Many indexes are in the same catalog record as the original copies. They are not under the topic Probate-Indexes. If an index is not listed, go to the topic Probate Records.
Some Explanatory Notes on the Yorkshire Probate Courts
When an estate was solely within the Diocese (excluding Peculiars) it was usual for the local Rural Dean, acting by commission from the Exchequer Court of York, to make the grant of probate or administration. The records were then returned to the Exchequer Court and filed; separate Act Books being kept for each deanery. When an estate was solely within the Diocese of Richmond (excluding Peculiars) the same procedure took place; the deans acting by commission from the Commissary of the Archdeaconry returned the Eastern Deanery records to Richmond and the Western Deanery records to Lancaster. There are, however, some Western Deanery grants at Richmond, as all grants passed by decree of the Court anywhere within the Archdeaconry were returned there.

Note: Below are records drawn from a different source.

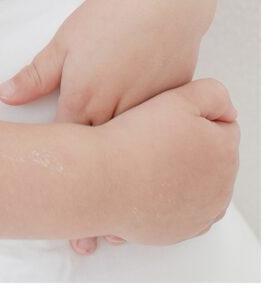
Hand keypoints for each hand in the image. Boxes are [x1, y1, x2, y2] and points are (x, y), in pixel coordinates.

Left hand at [0, 0, 207, 251]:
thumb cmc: (110, 15)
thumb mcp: (66, 41)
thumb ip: (36, 74)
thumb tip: (3, 96)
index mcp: (85, 99)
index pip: (65, 153)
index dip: (56, 185)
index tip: (50, 215)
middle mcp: (117, 113)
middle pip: (99, 167)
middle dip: (89, 204)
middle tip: (81, 243)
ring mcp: (147, 113)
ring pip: (131, 163)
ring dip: (121, 191)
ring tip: (110, 226)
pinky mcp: (171, 108)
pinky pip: (159, 146)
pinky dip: (149, 165)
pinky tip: (141, 183)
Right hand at [97, 79, 238, 245]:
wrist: (101, 180)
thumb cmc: (134, 141)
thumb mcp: (178, 97)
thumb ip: (212, 94)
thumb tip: (225, 108)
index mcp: (225, 153)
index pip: (223, 126)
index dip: (194, 115)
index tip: (170, 117)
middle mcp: (220, 190)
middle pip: (210, 157)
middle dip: (191, 145)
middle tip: (156, 134)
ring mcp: (201, 215)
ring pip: (197, 184)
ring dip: (182, 172)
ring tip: (149, 156)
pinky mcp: (180, 231)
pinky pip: (179, 209)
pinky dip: (168, 196)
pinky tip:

It should be remembered that abstracts of the relevant parts of wills affecting real estate in Yorkshire are recorded from 1704 onwards at the Registry of Deeds for the appropriate Riding: at Wakefield for the West Riding, at Beverley for the East Riding, and at Northallerton for the North Riding.
Estate Duty Records
Starting in 1796, a tax or death duty was payable on estates over a certain value. Estate duty abstracts may add considerable information not found elsewhere. Estate duty indexes may help locate a will. For more information, go to Estate Duty Records.
Post-1857 Probate Records
Beginning in 1858, the government took over the settlement of estates and all wills are now probated through the Principal Probate Registry system. For more information, go to Principal Probate Registry.
- Camp, Anthony J. Wills and Their Whereabouts. London: published by author, 1974; page 152. Punctuation revised.
- Camp, Anthony J. Wills and Their Whereabouts. London: published by author, 1974; page 153. Punctuation revised.